DnsSeedProvider resolves seeds via DNS at startup. Two modes:

ModeLookupResult
SRV records_actor-ts._tcp.example.comService + port from records
A recordsactor-ts.example.comIPs only; port comes from config

SRV is the more flexible choice (service-discovery-style); A records work for simpler setups.

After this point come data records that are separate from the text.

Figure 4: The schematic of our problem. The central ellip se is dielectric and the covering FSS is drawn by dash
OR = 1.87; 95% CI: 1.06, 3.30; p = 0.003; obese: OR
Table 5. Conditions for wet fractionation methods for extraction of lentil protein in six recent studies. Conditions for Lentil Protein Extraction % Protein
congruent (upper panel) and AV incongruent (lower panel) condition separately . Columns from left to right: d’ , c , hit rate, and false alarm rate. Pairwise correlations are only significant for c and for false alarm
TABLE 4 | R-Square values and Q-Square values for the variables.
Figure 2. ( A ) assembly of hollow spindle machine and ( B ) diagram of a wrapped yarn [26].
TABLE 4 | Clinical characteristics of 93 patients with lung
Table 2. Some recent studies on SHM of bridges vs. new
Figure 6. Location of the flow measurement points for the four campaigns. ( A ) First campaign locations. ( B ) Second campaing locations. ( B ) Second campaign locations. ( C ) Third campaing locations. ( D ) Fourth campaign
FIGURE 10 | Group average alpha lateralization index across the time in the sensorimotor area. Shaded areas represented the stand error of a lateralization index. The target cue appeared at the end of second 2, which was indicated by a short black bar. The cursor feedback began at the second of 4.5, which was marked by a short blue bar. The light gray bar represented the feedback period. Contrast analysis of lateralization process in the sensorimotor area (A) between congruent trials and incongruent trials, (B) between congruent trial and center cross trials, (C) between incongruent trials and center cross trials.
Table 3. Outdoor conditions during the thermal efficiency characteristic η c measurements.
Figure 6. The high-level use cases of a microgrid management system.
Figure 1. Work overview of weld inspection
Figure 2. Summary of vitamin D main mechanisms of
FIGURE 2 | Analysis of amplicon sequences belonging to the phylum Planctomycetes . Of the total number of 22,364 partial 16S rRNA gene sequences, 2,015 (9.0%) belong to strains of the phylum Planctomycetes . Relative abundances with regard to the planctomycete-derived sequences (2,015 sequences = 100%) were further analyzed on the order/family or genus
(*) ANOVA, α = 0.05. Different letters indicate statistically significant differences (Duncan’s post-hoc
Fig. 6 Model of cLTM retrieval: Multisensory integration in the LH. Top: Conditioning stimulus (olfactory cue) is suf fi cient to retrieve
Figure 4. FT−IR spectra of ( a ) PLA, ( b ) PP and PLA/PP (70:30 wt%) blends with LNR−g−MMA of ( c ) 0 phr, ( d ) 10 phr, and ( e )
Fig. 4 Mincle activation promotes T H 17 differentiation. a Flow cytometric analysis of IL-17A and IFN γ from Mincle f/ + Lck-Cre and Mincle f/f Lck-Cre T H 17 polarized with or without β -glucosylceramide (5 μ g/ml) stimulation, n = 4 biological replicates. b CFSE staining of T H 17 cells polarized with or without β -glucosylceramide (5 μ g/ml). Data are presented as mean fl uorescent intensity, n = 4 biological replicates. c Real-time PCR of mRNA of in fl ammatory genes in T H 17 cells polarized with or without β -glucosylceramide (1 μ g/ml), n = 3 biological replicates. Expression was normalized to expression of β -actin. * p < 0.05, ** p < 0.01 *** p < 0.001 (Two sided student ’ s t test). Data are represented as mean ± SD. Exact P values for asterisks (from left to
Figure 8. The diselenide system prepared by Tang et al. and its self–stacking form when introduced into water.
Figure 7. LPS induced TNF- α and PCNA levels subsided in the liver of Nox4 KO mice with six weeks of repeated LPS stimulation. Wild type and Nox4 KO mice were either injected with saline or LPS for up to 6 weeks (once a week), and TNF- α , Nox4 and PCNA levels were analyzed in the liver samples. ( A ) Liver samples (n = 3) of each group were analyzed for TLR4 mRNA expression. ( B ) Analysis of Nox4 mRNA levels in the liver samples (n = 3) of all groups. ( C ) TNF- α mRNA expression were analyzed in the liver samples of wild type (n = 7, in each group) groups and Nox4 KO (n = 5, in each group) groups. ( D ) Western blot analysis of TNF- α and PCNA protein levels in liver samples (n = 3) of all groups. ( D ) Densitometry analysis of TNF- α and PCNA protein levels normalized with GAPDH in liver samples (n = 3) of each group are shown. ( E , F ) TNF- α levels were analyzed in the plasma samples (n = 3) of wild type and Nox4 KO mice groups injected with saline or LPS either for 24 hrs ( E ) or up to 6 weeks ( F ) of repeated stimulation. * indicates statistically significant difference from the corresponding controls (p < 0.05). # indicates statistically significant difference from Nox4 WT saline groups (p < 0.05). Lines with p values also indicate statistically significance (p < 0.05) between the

import { Cluster, DnsSeedProvider } from 'actor-ts';
const provider = new DnsSeedProvider({
service: '_actor-ts._tcp.example.com',
});
const seeds = await provider.lookup();
await Cluster.join(system, { host, port, seeds });
interface DnsSeedProviderSettings {
service: string; // SRV record (or A-record hostname)
port?: number; // required for A-record mode
resolver?: DnsResolver; // override default Node DNS
}
new DnsSeedProvider({ service: '_actor-ts._tcp.my-app.example.com' });

SRV records carry host, port, weight, priority per entry. The provider returns host:port for every entry the DNS query returned.

To create the SRV records:

_actor-ts._tcp.my-app.example.com. IN SRV 10 100 2552 node-1.my-app.example.com.
_actor-ts._tcp.my-app.example.com. IN SRV 10 100 2552 node-2.my-app.example.com.
_actor-ts._tcp.my-app.example.com. IN SRV 10 100 2552 node-3.my-app.example.com.

Plus matching A records for the hostnames. Most DNS-SD service-registration tools (Consul, Eureka with DNS plugin) publish SRV records automatically.

new DnsSeedProvider({
service: 'actor-ts.example.com',
port: 2552,
});

For setups without SRV — DNS only carries IPs. The provider queries A records and pairs each with the configured port.

A records typically point at a load balancer or a round-robin DNS list; multiple A entries mean multiple seed candidates.

EnvironmentUse
Consul-managed deploymentsSRV mode — Consul writes them automatically.
Eureka with DNS pluginSRV mode.
Manual deployments with DNS serverEither mode; SRV preferred.
Cloud with DNS-based service discoverySRV mode.
K8sUse KubernetesApiSeedProvider — K8s’s headless services do produce A records but the K8s API provider is more reliable.
// The provider does ONE lookup at startup. No subsequent refresh.

Once Cluster.join completes, the cluster’s gossip layer takes over membership tracking — DNS is no longer consulted. This means:

  • A node added after startup isn’t visible to existing peers via DNS. It joins via its own DNS lookup, contacts an existing seed, gossip propagates.
  • DNS TTLs don’t matter for the cluster’s runtime — only at startup.